There have been 392 school shootings since 1999, according to Post which reviewed more than 1,000 alleged incidents:

"… but counted only those that happened on campuses immediately before, during or just after classes. ... Gunfire at colleges and universities, which affects young adults rather than kids, also was not counted."

Is there really that much difference between an 18 year old kid and a 19 or 20 year old? Including December 6, CNN reports 80 school shootings so far this year and 79 in 2022. A pointed reminder that the year isn’t over yet. The numbers differ slightly depending on who’s looking and what their criteria are. But the common factor is that the incidents at schools whip past with such accelerating, startling regularity (and we’re not even factoring in the much larger mass/community-based shootings) that our sense of the landscape of the tragedy blurs. But let’s not let it blur into numbness! Let’s press the pause button here today and remember these 26 people.
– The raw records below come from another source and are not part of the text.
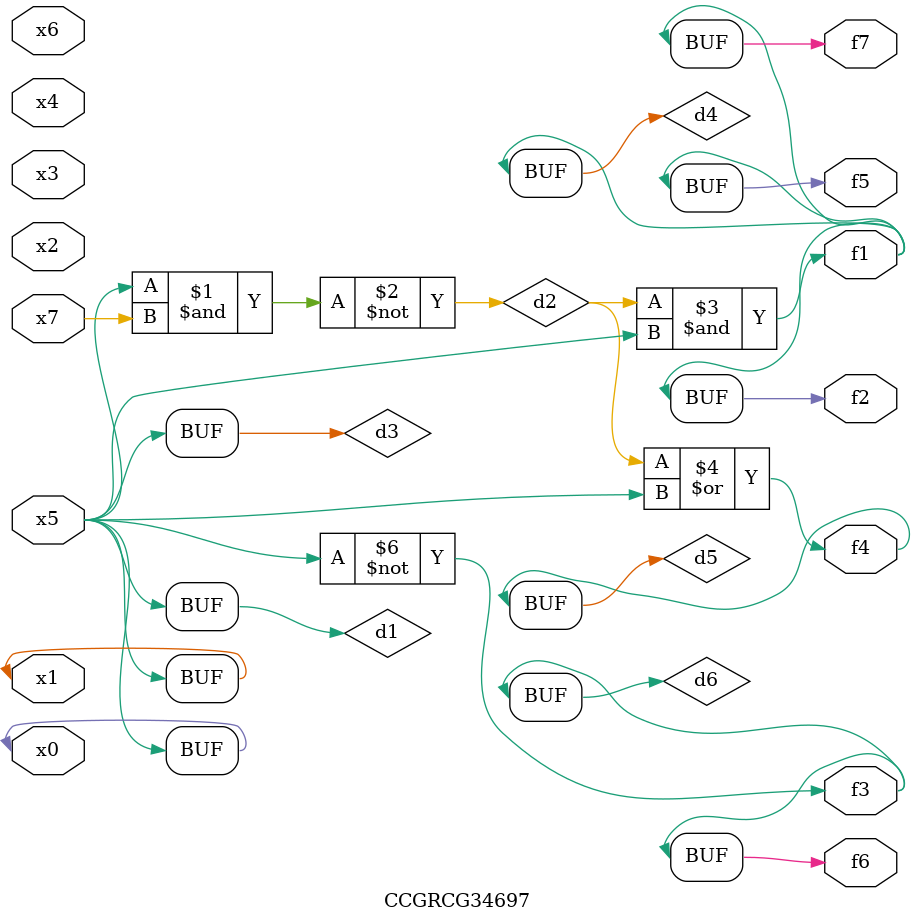
<source format=v>
module CCGRCG34697(
	input x0, x1, x2, x3, x4, x5, x6, x7,
	output f1, f2, f3, f4, f5, f6, f7
);

	wire d1, d2, d3, d4, d5, d6;

	buf (d1, x0, x5);
	nand (d2, x5, x7);
	buf (d3, x0, x1);
	and (d4, d2, d3);
	or (d5, d2, d3);
	nor (d6, d1, d3);
	assign f1 = d4;
	assign f2 = d4;
	assign f3 = d6;
	assign f4 = d5;
	assign f5 = d4;
	assign f6 = d6;
	assign f7 = d4;
endmodule

</source>
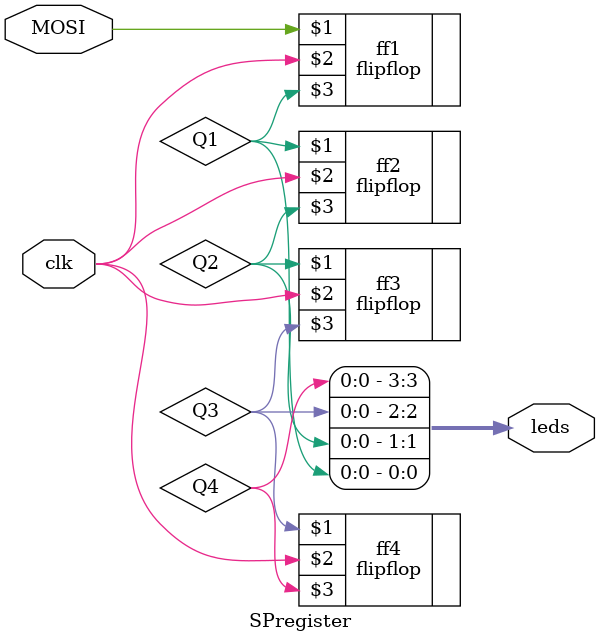
<source format=sv>

module SPregister(input MOSI, clk,
						output reg[3:0] leds);
						
	wire Q1, Q2, Q3, Q4;
						
	flipflop ff1(MOSI, clk, Q1);
	
	assign leds[0] = Q1;
	
	flipflop ff2(Q1, clk, Q2);
	
	assign leds[1] = Q2;
	
	flipflop ff3(Q2, clk, Q3);
	
	assign leds[2] = Q3;
	
	flipflop ff4(Q3, clk, Q4);
	
	assign leds[3] = Q4;
		

endmodule
</source>
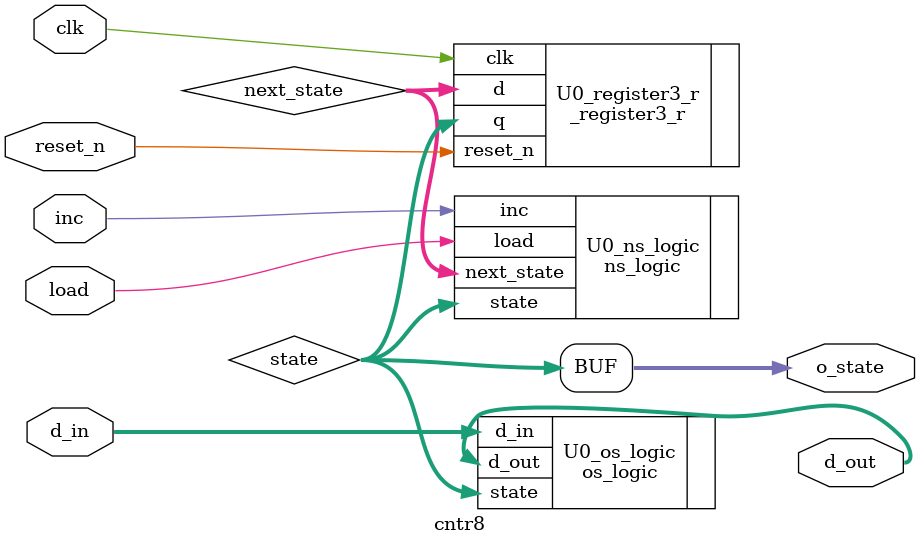
<source format=v>
module cntr8(clk, reset_n, inc, load, d_in, d_out, o_state);
//coding the module header
input clk, reset_n, inc, load;
input [7:0] d_in;
output [7:0] d_out;
output [2:0] o_state;

wire [2:0] next_state;
wire [2:0] state;

assign o_state = state;

ns_logic U0_ns_logic(.load(load),.inc(inc),.state(state),.next_state(next_state));
_register3_r U0_register3_r(.clk(clk),.reset_n(reset_n),.d(next_state),.q(state));
os_logic U0_os_logic(.state(state),.d_in(d_in),.d_out(d_out));
//instance of register, next state logic, output logic
endmodule 
</source>
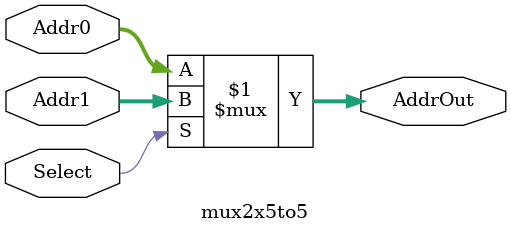
<source format=v>
`timescale 1 ps / 100 fs
module mux2x5to5( AddrOut, Addr0, Addr1, Select);
	output [4:0] AddrOut; // Address Out
	input [4:0] Addr0, Addr1; // Address In 1 and 2
	input Select;
	
	assign AddrOut = (Select) ? Addr1 : Addr0;
endmodule
</source>
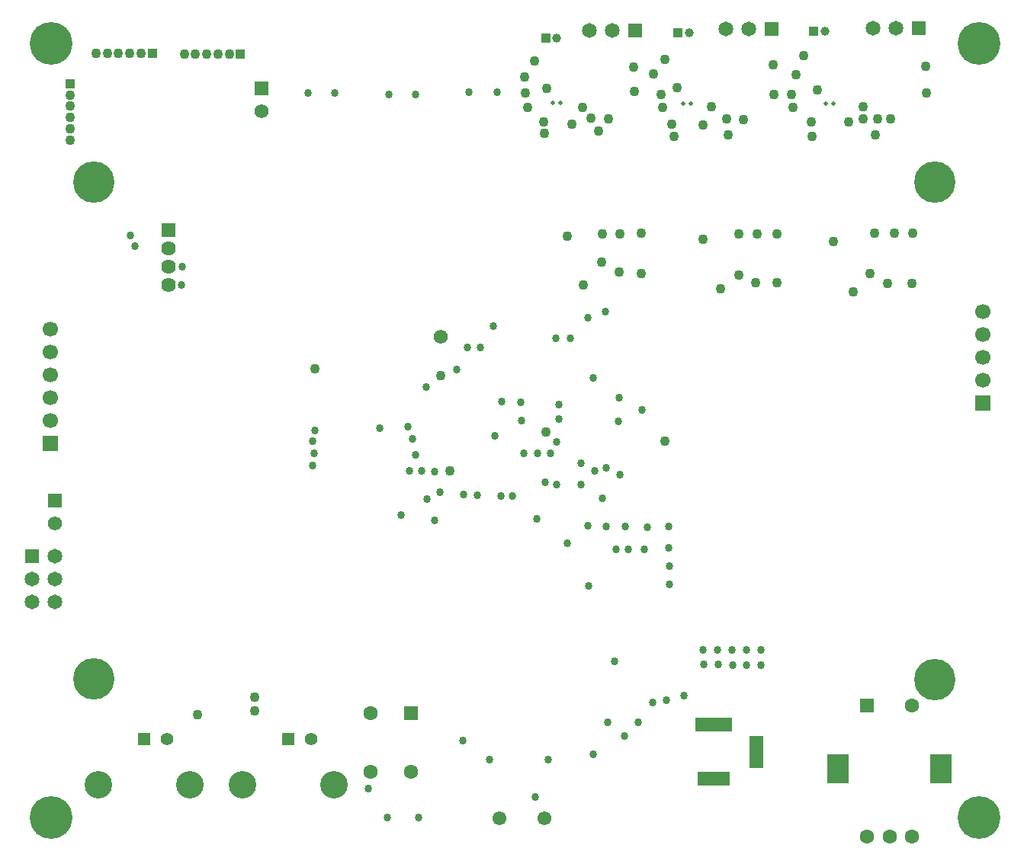
<source format=gbs>
G04*
G04 #@! TF.GenerationSoftware,Altium Limited,Altium Designer,21.8.1 (53)*
G04*
G04 Layer_Color=16711935*
%FSLAX25Y25*%
%MOIN*%
G70*
G04*
G04 #@! TF.SameCoordinates,194331D0-D63E-4C46-886B-6A61BDF2C4D5*
G04*
G04*
G04 #@! TF.FilePolarity,Negative*
G04*
G01*
G75*
%ADD49R,0.03937X0.03937*%
%ADD75C,0.06394*%
%ADD76R,0.06394X0.06394*%
%ADD77C,0.18110*%
%ADD78C,0.06496*%
%ADD79R,0.06496X0.06496*%
%ADD80C,0.04331*%
%ADD81R,0.04331X0.04331*%
%ADD82R,0.04331X0.04331*%
%ADD83C,0.06299*%
%ADD84R,0.06299X0.06299*%
%ADD85R,0.06181X0.06181*%
%ADD86C,0.06181*%
%ADD87C,0.06693*%
%ADD88R,0.06693X0.06693*%
%ADD89C,0.05512*%
%ADD90R,0.05512X0.05512*%
%ADD91C,0.12008*%
%ADD92R,0.09449X0.12598*%
%ADD93R,0.06299X0.06299*%
%ADD94C,0.06102*%
%ADD95C,0.03937*%
%ADD96R,0.06496X0.06496*%
%ADD97C,0.18701*%
%ADD98R,0.16142X0.06299*%
%ADD99R,0.14173X0.06299*%
%ADD100R,0.06299X0.14173*%
%ADD101C,0.03394*%
%ADD102C,0.01968*%
D49*
X349019Y358616D02*
D03*
X289653Y357978D02*
D03*
X231976Y355514D02*
D03*
D75*
X67239Y247435D02*
D03*
Y255435D02*
D03*
Y263435D02*
D03*
D76*
Y271435D02*
D03*
D77*
X401972Y292561D02*
D03*
X34255D02*
D03*
Y75239D02*
D03*
X401972Y74845D02*
D03*
D78*
X310869Y359491D02*
D03*
X320869D02*
D03*
X251027Y358703D02*
D03*
X261027D02*
D03*
X17321Y108723D02*
D03*
Y118723D02*
D03*
Y128723D02*
D03*
X7321Y108723D02*
D03*
Y118723D02*
D03*
X385200Y359884D02*
D03*
X375200D02*
D03*
D79*
X330869Y359491D02*
D03*
X271027Y358703D02*
D03*
X395200Y359884D02*
D03*
D80*
X35338Y348861D02*
D03*
X55023D02*
D03*
X40259D02*
D03*
X50102D02*
D03*
X45180D02*
D03*
X73921Y348467D02*
D03*
X93606D02*
D03*
X78842D02*
D03*
X88684D02*
D03*
X83763D02*
D03*
X24019Y310967D02*
D03*
Y330652D02*
D03*
Y315888D02*
D03*
Y325731D02*
D03*
Y320810D02*
D03*
X259350Y320079D02*
D03*
X251870Y320571D02*
D03*
X318406Y319783D02*
D03*
X311221Y320079D02*
D03*
X284203Y179343D02*
D03*
X232203Y183043D02*
D03*
X131003Y210843D02*
D03*
X189919Y166187D02*
D03*
X186203Y207843D02*
D03*
X104762Y67049D02*
D03*
X79603Y59562D02*
D03*
X104786Y61143D02*
D03*
X344673Y347811D02*
D03*
X284003Y346343D02*
D03*
X227203Y345443D02*
D03*
X331603Y330843D02*
D03*
X255003Y314743D02*
D03*
X248303Y247643D02*
D03*
X288192Y312640D02*
D03*
X241382Y268742D02*
D03*
X348003Y318843D02*
D03*
X231105Y318939D02*
D03*
X248035Y325239D02*
D03*
X231499Y313821D02*
D03*
X224019Y325239D02*
D03*
X223232Y331538D02*
D03*
X222838Y338624D02*
D03*
X243310Y317758D02*
D03*
X311814Y313034D02*
D03*
X232287Y333506D02*
D03*
X270476Y342955D02*
D03*
X270869Y332325D02*
D03*
X287011Y317758D02*
D03*
X256302Y257389D02*
D03*
X264176Y253133D02*
D03*
X273587Y252404D02*
D03*
X308271Y245711D02*
D03*
X289373Y333900D02*
D03*
X283074Y325239D02*
D03*
X300791Y317365D02*
D03*
X304334Y325654D02*
D03*
X300791Y267365D02*
D03*
X279039Y339806D02*
D03*
X282346Y330810D02*
D03*
X316539Y252010D02*
D03*
X323625Y248467D02*
D03*
X333074D02*
D03*
X256594Y269879D02*
D03*
X264264Y269988D02*
D03*
X273625Y270121D02*
D03*
X375594D02*
D03*
X316539Y269727D02*
D03*
X324413D02*
D03*
X333074D02*
D03*
X348428Y312640D02*
D03*
X340161Y325239D02*
D03*
X339550Y330963D02*
D03*
X350791Y332719D02*
D03*
X341342Y339412D02*
D03*
X331499Y343742D02*
D03*
X366539Y244530D02*
D03*
X392129Y248073D02*
D03*
X381499D02*
D03*
X373625Y252404D02*
D03*
X357877Y266577D02*
D03*
X384255Y270121D02*
D03*
X392523D02*
D03*
X375987Y313034D02*
D03*
X364570Y318939D02*
D03*
X377168Y320121D02*
D03*
X370869D02*
D03*
X382680D02*
D03*
X370869Y325632D02*
D03*
X398428Y331538D02*
D03*
X398035Y343349D02*
D03*
D81*
X59944Y348861D02*
D03*
X98527Y348467D02*
D03*
D82*
X24019Y335573D02*
D03*
D83*
X173161Y34448D02*
D03*
X155445D02*
D03*
Y60039D02*
D03*
X392129Y63428D02*
D03*
X372444Y6341D02*
D03*
X382287D02*
D03*
X392129D02*
D03*
D84*
X173161Y60039D02*
D03*
D85*
X17321Y153228D02*
D03*
X107903Y333643D02*
D03*
D86*
X17321Y143228D02*
D03*
X186003Y224843D02*
D03*
X107903Y323643D02*
D03*
D87*
X423003Y235743D02*
D03*
Y225743D02*
D03*
Y205743D02*
D03*
Y215743D02*
D03*
X15303Y208043D02*
D03*
Y188043D02*
D03*
Y198043D02*
D03*
Y218043D02*
D03*
Y228043D02*
D03*
D88*
X423003Y195743D02*
D03*
X15303Y178043D02*
D03*
D89*
X129469Y48720D02*
D03*
X66299D02*
D03*
D90*
X119468D02*
D03*
X56299D02*
D03*
D91*
X139469Y28721D02*
D03*
X99468D02*
D03*
X76299D02*
D03*
X36299D02*
D03*
D92*
X359846Y35868D02*
D03*
X404728D02*
D03*
D93*
X372444Y63428D02*
D03*
D94*
X231303Y14243D02*
D03*
X211618D02*
D03*
D95*
X353940Y358616D02*
D03*
X294574Y357978D02*
D03*
X236897Y355514D02*
D03*
D96*
X7321Y128723D02*
D03*
D97*
X15751Y353191D02*
D03*
X421263D02*
D03*
X15751Y14609D02*
D03*
X421263D02*
D03*
D98*
X305515Y55160D02*
D03*
D99*
Y31538D02*
D03*
D100*
X324019Y43349D02*
D03*
D101*
X278803Y64943D02*
D03*
X52264Y264370D02*
D03*
X50492Y269193D02*
D03*
X247441Y169685D02*
D03*
X253297Y166349D02*
D03*
X264303Y164543D02*
D03*
X258503Y167543D02*
D03*
X217303Y155343D02*
D03*
X237603Y188943D02*
D03*
Y195243D02*
D03*
X236803Y178843D02*
D03*
X212403Y155243D02*
D03*
X202103Y155643D02*
D03*
X179841Y202743D02*
D03*
X176403Y14443D02*
D03*
X162703Y14543D02*
D03*
X193003Y210643D02*
D03*
X203503Y220243D02*
D03*
X197803Y220143D02*
D03*
X154328Y27062D02*
D03*
X183459Y144643D02*
D03*
X228203Y145243D02*
D03*
X242703Y224143D02*
D03*
X236403Y224343D02*
D03*
X250503Y233043D02*
D03*
X208996Y229374D02*
D03*
X198503Y331943D02*
D03*
X172303Y166187D02*
D03*
X177903Y166143D02*
D03*
X168603Y146843D02*
D03*
X180203Y153943D02*
D03*
X175103Y173243D02*
D03*
X183503Y165843D02*
D03*
X185903Y156843D02*
D03*
X171665Y185443D02*
D03*
X159403Y184843D02*
D03*
X234003Y173843D02*
D03*
X228403Y173943D02*
D03*
X222303D02*
D03*
X258103Y235736D02*
D03*
X173759Y180243D02*
D03*
X262033Y82774D02*
D03*
X231598Y161044D02*
D03*
X241403Y134643D02*
D03*
X233103Y39743D02*
D03*
X227303Y23643D02*
D03*
X252803Y42243D02*
D03*
X266503Y50143D02*
D03*
X195840Y48106D02*
D03*
X130223Y179287D02*
D03*
X131010Y184012D02*
D03*
X130616Y173776D02*
D03*
X130223Y168658D02*
D03*
X72903Y247543D02*
D03*
X72916Y255531D02*
D03*
X256795Y154077D02*
D03*
X247247Y160278D02*
D03*
X236814D02*
D03*
X207484Y39805D02*
D03*
X196066Y155947D02*
D03*
X139767Y331538D02*
D03*
X210633Y331931D02*
D03*
X258303Y141943D02*
D03*
X250303Y142143D02*
D03*
X250791Y115790D02*
D03*
X285603Y141743D02*
D03*
X212903Y196543D02*
D03*
X163389Y330750D02*
D03*
X175200D02*
D03*
X127956Y331538D02*
D03*
X259058Y56341D02*
D03*
X262602Y131931D02*
D03*
X266903Y141843D02*
D03*
X268113Y131931D02*
D03*
X276303Y141643D02*
D03*
X275200Y131931D02*
D03*
X319688Y81144D02*
D03*
X313783D02*
D03*
X301184Y81538D02*
D03*
X307484D02*
D03*
X300791Y87837D02*
D03*
X319688D02*
D03*
X307090D02*
D03*
X313389D02*
D03*
X325987D02*
D03*
X286103Y116443D02*
D03*
X286003Y124543D02*
D03*
X285903Y132643D02*
D03*
X263783Y187837D02*
D03*
X274019Y192955D02*
D03*
X264176Y198073D02*
D03*
X284649Y65790D02*
D03*
X292523Y67758D02*
D03*
X325987Y81144D02*
D03*
X272344Y56216D02*
D03*
X252759Y206735D02*
D03*
X209703Y181443D02*
D03*
X221003Y196143D02*
D03*
X221303Y188243D02*
D03*
D102*
X292074Y326813D02*
D03*
X295401D02*
D03*
X238315Y327207D02*
D03*
X234988D02*
D03*
X357674Y327010D02*
D03*
X354348D02*
D03*
M02*

</source>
If you can handle it, click the link, look at their pictures and read their bios.

Charlotte Bacon, 6

Daniel Barden, 7

Rachel D’Avino, 29

Olivia Engel, 6

Josephine Gay, 7

Dylan Hockley, 6

Dawn Lafferty Hochsprung, 47

Madeleine Hsu, 6
Catherine Hubbard, 6
Chase Kowalski, 7
Jesse Lewis, 6
Ana Marquez-Greene, 6
James Mattioli, 6
Grace McDonnell, 7
Anne Marie Murphy, 52
Emilie Parker, 6
Jack Pinto, 6
Noah Pozner, 6
Caroline Previdi, 6
Jessica Rekos, 6
Avielle Richman, 6
Lauren Rousseau, 30
Mary Sherlach, 56
Victoria Soto, 27
Benjamin Wheeler, 6
Allison Wyatt, 6

Let their memories be a blessing. And more, an impetus to do better as a nation. In a year marked by budget battles and threatened shutdowns certain politicians are looking to strip the CDC of its ability to research gun violence. How can we make progress if we can't even scientifically analyze the scope of the problem? Like the good folks at Sandy Hook Promise, we at www.willyouhearmenow.comalso “envision a future where children are free from shootings and acts of violence in their schools, homes, and communities.” Now that's a holiday wish we can all live with and take into the New Year.